Well yes, today I went for an early morning bike ride towards Jungangtap Park location of the 2013 World Rowing Championships and the centre of Korea. No joke, this is the centre of Korea and was strategically important at the time when Korea was three Kingdoms, Goguryeo, Baekje and Silla. For that region the city and its environs have some important archeological sites, though it has to be said some are hard to find, hence my bike ride. I decided to leave my DSLR at home and carried my trusty iPhone with the Hipstamatic App. All the pics in this post are iPhone 4S, Hipstamatic, John S Lens and Blanko Film.
I went in search of my last archeological wonder from the Chungju City Tourist Guide Book, yes the one in Englishy that can be picked up at the bus terminal. The holy grail was The Ancient Silla Tombs of Nuam-ri. On the way, after passing under our two new road bridges that are yet to open, I stopped to view my favourite rock-carved Buddha in the hamlet of Changdong. After climbing the hill and descending the 120 steps I found it was covered in scaffolding. Chungers is experiencing a spring clean for the rowing championships.
I decided to go off piste in search of the elusive tombs and so I left the newly surface main road and took the left fork, the right goes to Jungangtap Park. It was merely intuition but I saw a local side road which led into a small agricultural village surrounded by rice fields and corn plants. As I entered the village voilà a brown sign appeared with a 1km marker. I followed the road up a steep incline scouring right and left for my treasure. As I reached the cusp of the hill to my left was a painted mural of….tombs, this must be it. As I broke the back of the hill on my right was a roughly made car park and the traditional red wood and stainless steel sign. This was it, farther to the right the mounds rose from the side of the hill and were much more impressive than I’d imagined. My 14 month search was over.

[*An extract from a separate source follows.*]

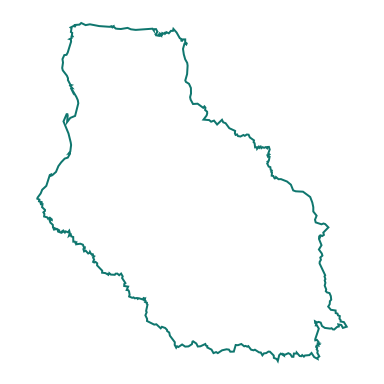 Besalampy, Melaky, Madagascar (Albers equal-area conic projection)
{"feature_id": "10022922B83460232588272", "entity_name": "Besalampy", "entity_type": "district", "adm_level": 2, "iso_a3": "MDG", "parent_name": "Madagascar", "parent_adm1": "Melaky", "projection": "albers", "projection_center": [45.158, -16.857], "detail": "fine", "context": "isolated", "style": "outline", "palette": "teal", "viewbox_px": 384, "rotation_deg": 0, "n_neighbors": 0, "source": "geoboundaries", "source_scale": "gbopen_adm2", "svg_char_len": 5875}
<svg xmlns="http://www.w3.org/2000/svg" viewBox="0 0 384 384"><path d="M173.4,28.9L172.9,30.9L170.9,30.9L168.8,33.3L166.4,32.2L166.2,32.9L164.7,32.9L165.6,33.2L165.0,33.8L164.5,33.0L163.5,33.7L162.3,33.1L162.0,34.7L160.6,33.9L161.0,34.9L160.2,34.7L160.6,35.7L158.9,34.9L158.9,35.8L156.2,35.3L156.3,34.2L155.1,35.1L157.4,31.8L156.0,29.1L153.7,29.2L153.8,30.5L152.5,28.7L135.7,29.9L130.9,29.3L127.6,27.9L120.9,29.0L117.4,28.8L115.6,28.5L113.9,26.8L113.2,27.1L113.4,26.2L111.4,26.9L111.2,26.3L109.5,26.8L99.3,26.1L89.9,24.3L85.6,25.1L81.2,23.0L79.5,24.6L74.6,25.0L74.2,25.6L75.3,25.9L74.9,26.5L73.7,25.9L70.6,27.5L71.5,28.3L70.9,32.0L72.2,32.9L71.9,35.3L72.6,36.4L71.5,36.6L71.6,38.1L69.7,39.1L70.9,39.5L71.1,41.6L67.7,52.6L66.5,54.8L64.3,55.1L62.5,59.1L63.0,62.6L62.2,68.0L62.8,70.4L66.9,75.7L68.0,78.3L67.9,80.0L70.4,84.8L71.4,85.1L70.2,85.7L72.1,87.9L71.6,87.8L71.7,88.4L70.7,87.7L73.2,92.7L73.4,91.9L76.3,96.8L77.8,100.2L78.3,103.3L75.1,115.9L70.3,117.9L67.1,122.1L67.7,115.5L67.4,114.2L66.6,114.2L63.5,121.4L68.5,133.5L70.7,142.4L71.1,145.0L70.3,151.4L68.9,153.2L70.0,152.8L70.0,153.6L69.0,154.1L69.5,154.6L67.8,157.6L64.7,158.6L61.2,162.3L58.4,166.1L56.0,171.9L52.3,175.2L50.3,176.0L50.7,174.6L49.8,175.0L46.3,185.9L42.2,189.7L40.7,193.4L37.6,197.6L37.3,198.7L39.4,199.6L39.0,201.3L41.7,202.1L41.7,202.9L40.5,202.6L40.9,204.2L42.5,204.2L42.1,207.2L45.0,209.9L44.9,211.0L43.4,212.3L44.4,213.9L44.1,216.5L47.3,217.4L48.1,218.8L49.8,217.7L51.8,219.4L51.8,220.0L50.2,219.3L49.6,220.4L50.4,222.6L52.8,224.8L53.0,227.4L54.7,228.2L53.7,228.9L54.0,229.6L56.9,228.9L59.2,230.3L59.2,230.9L57.8,230.6L58.1,231.6L61.4,232.8L62.1,232.4L61.4,231.8L63.3,230.5L64.9,232.5L65.7,231.4L68.0,232.3L69.2,230.7L69.8,233.0L69.0,235.8L70.8,234.5L71.3,236.4L73.2,237.0L73.3,241.7L74.9,241.7L75.4,242.8L76.3,242.4L76.2,244.3L80.3,243.7L82.9,244.7L83.9,247.3L84.8,247.3L84.7,248.3L83.4,249.1L84.1,251.4L85.6,250.6L88.2,253.5L89.4,253.0L89.9,251.8L91.0,253.9L92.9,254.3L93.0,255.2L92.2,254.6L92.3,255.5L94.2,256.3L93.1,257.7L94.1,259.5L93.1,261.9L94.2,262.5L95.5,261.9L97.2,263.3L97.1,265.4L102.2,270.7L102.1,272.7L105.4,273.1L108.2,274.7L108.3,273.8L109.3,273.9L109.4,273.3L110.9,274.6L114.8,274.8L115.6,273.7L117.3,273.6L119.2,275.2L121.1,273.6L122.7,276.4L122.1,278.0L125.4,283.1L124.3,283.9L124.2,286.0L128.1,286.6L126.7,290.0L128.3,290.2L129.0,291.3L129.6,294.7L129.1,296.5L132.2,297.8L133.6,297.4L134.6,298.3L137.1,298.0L137.8,298.9L138.7,298.2L142.6,299.4L143.7,298.0L144.4,298.3L144.3,299.4L145.0,298.9L144.8,300.2L145.6,301.0L145.1,302.0L146.9,302.7L146.8,303.8L147.5,304.6L146.1,311.0L146.7,312.2L145.4,315.3L147.1,318.9L147.0,321.0L154.2,324.6L156.4,324.3L160.7,328.3L161.9,326.8L165.2,328.0L167.0,329.9L167.2,331.1L169.2,332.5L169.9,335.7L174.8,342.2L174.7,344.9L176.2,347.7L177.1,346.3L178.4,347.0L182.1,344.5L185.2,346.6L188.5,346.4L191.9,344.2L192.5,341.6L193.1,341.3L196.3,343.5L197.8,346.5L200.4,346.3L205.3,344.0L205.9,345.5L207.3,346.1L207.3,347.5L211.5,349.6L213.5,353.1L216.1,352.1L217.8,353.1L222.1,350.3L226.5,349.3L228.9,349.6L230.3,351.7L233.8,351.6L235.7,345.0L237.9,345.2L241.3,344.0L244.2,346.3L245.5,345.9L247.3,346.7L248.3,346.1L251.1,349.7L253.6,350.3L254.9,349.7L259.1,352.4L260.8,352.5L262.4,355.3L263.9,353.4L266.2,353.1L268.4,351.6L269.9,351.7L273.7,355.5L273.9,357.9L276.7,359.0L277.8,361.0L279.2,355.2L280.8,353.6L283.8,355.5L283.5,354.2L284.9,354.8L288.3,353.2L290.3,354.2L292.0,356.8L293.4,356.8L293.9,353.5L296.6,353.5L296.7,352.6L299.7,356.0L301.3,356.2L302.2,355.1L303.9,356.6L304.9,355.5L309.4,355.1L311.5,353.0L314.2,357.1L317.6,358.9L317.4,357.9L319.3,356.4L317.3,352.9L317.7,350.8L316.7,349.3L317.2,347.9L316.1,346.9L316.6,345.6L318.4,345.7L317.9,344.5L319.1,344.2L318.1,343.3L318.7,343.1L318.1,342.9L318.5,341.9L316.9,339.9L315.3,340.3L315.2,339.3L318.8,328.6L317.0,325.5L315.9,325.4L316.4,324.0L315.2,323.1L315.0,321.3L316.9,322.4L318.6,321.9L320.7,322.6L322.0,326.0L324.8,327.9L330.2,328.6L331.6,328.2L332.9,329.4L334.2,329.5L337.0,327.0L338.8,326.5L338.3,324.4L341.3,325.0L342.9,327.9L346.7,326.7L343.9,322.1L340.6,321.5L340.6,320.1L339.5,318.7L339.8,316.1L338.0,315.3L337.5,313.6L335.7,313.1L335.6,310.5L330.9,309.8L328.2,306.6L329.7,304.2L329.9,301.2L331.2,299.7L330.8,296.1L329.5,293.1L327.0,292.4L325.8,291.2L326.2,289.4L324.7,285.6L325.4,282.8L324.7,280.3L325.4,279.1L324.5,276.4L325.2,275.3L319.6,263.5L319.7,261.8L320.9,259.8L320.3,257.5L322.4,255.6L321.8,253.5L318.9,249.5L321.5,245.2L319.0,238.9L319.2,236.4L319.6,236.0L320.1,237.1L320.9,235.4L322.3,236.0L323.9,234.9L323.3,232.6L328.4,227.4L325.2,224.1L323.5,223.5L321.5,224.3L315.7,222.4L315.0,219.7L316.6,215.7L313.3,211.5L313.3,207.2L312.3,202.5L310.2,197.0L303.0,191.7L295.7,191.3L293.2,190.4L290.9,184.7L287.0,181.5L280.9,179.1L278.5,179.2L276.0,177.1L275.6,178.2L274.6,178.4L273.3,176.0L271.7,175.7L272.0,172.3L271.2,171.8L271.8,170.5L270.7,169.8L270.3,167.1L268.7,166.6L267.2,163.5L268.0,162.5L267.5,161.7L268.8,160.8L269.6,156.7L268.8,156.2L268.0,156.7L267.4,155.2L269.3,154.3L268.3,153.4L269.7,149.5L268.9,146.9L267.4,147.0L267.1,148.2L265.8,147.1L264.1,147.8L262.6,147.2L261.4,148.1L260.7,146.6L259.4,147.8L258.8,146.7L257.1,148.8L256.8,147.2L255.1,147.4L254.6,143.2L253.6,142.2L254.0,140.4L249.8,137.4L248.6,134.7L246.8,134.5L244.8,135.8L243.4,135.0L240.5,136.5L238.0,136.1L237.0,134.4L235.6,134.9L234.9,133.4L235.1,130.9L229.3,128.2L225.6,123.2L223.2,122.3L222.0,119.8L217.1,124.5L214.0,120.6L211.1,121.7L209.2,120.1L203.5,119.6L206.6,115.5L207.2,113.4L207.1,111.7L205.1,110.0L205.4,107.6L204.4,106.4L203.2,107.8L197.6,103.7L193.0,104.0L190.6,99.6L190.1,97.1L191.0,93.6L190.9,88.0L189.0,83.8L185.9,81.9L185.3,80.4L187.1,74.1L187.6,65.6L187.2,62.9L185.2,59.3L183.8,54.4L183.0,48.9L184.5,43.6L185.1,43.3L186.3,44.4L186.7,43.4L185.2,42.2L185.2,39.4L183.0,39.4L182.1,40.8L181.4,40.7L181.3,39.0L179.8,38.2L176.6,32.5L173.4,28.9Z" fill="none" stroke="#0f766e" stroke-width="2"/></svg>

The setting is awesome, the tombs are nestled between two hills overlooking lush paddy fields. The road ends here and any further progress is only by cycle or moped. The tombs were developed by King Jinheung near to the end of the Silla period of governance, it’s said there are some 230 tombs here and the setting is so picturesque that anyone visiting Chungju should make the short detour from Jungangtap, it’s just a pity it isn’t particularly well signposted. I recommend a picnic if the weathers fine there’s a covered seating area to shade the visitor from the harsh summer sun.
I am including the instructions I found here, Google Maps saved the day for me:
Take the Jungbu Inland Expressway to North Chungju Interchange. Then take the local road 82 bound for Gageum. Turn right at Ipseok Samgeori (The Goguryo Stele of Chungju). Take the road straight forward to Chungju and you will find the Nuam-ri Ancient Tombs, you will need to take a right just after Jungangatap Park!
As I was cycling I decided to explore taking the narrow concrete path that extended into the countryside and after an undulating 15 minute ride came to a underpass below the newly constructed but un-opened highway. I had spotted a relief road for construction workers adjacent to Chungju’s new bridges so I knew if I accessed the highway it would afford me a shortcut back to Tangumdae. It was weird cycling along this great expanse of road all alone, like a movie set when theres been a nuclear holocaust. I came back down to earth when I was overtaken by a farmer on a moped taking his produce to, I presume, Chungju market. My exit came into view and beyond that was the new bridge so I tentatively kept going to take some snaps. After about 5 minutes I was spotted and ushered away so I retraced my steps back to the service exit and continued my journey to Tangumdae.
I spent a hour circumnavigating this local beauty spot before cycling back through the World Martial Arts Park back to my apartment. A lovely and successful morning bike ride. Tomorrow my soccer boys play in a competition on the Tangumdae sports ground astro turf.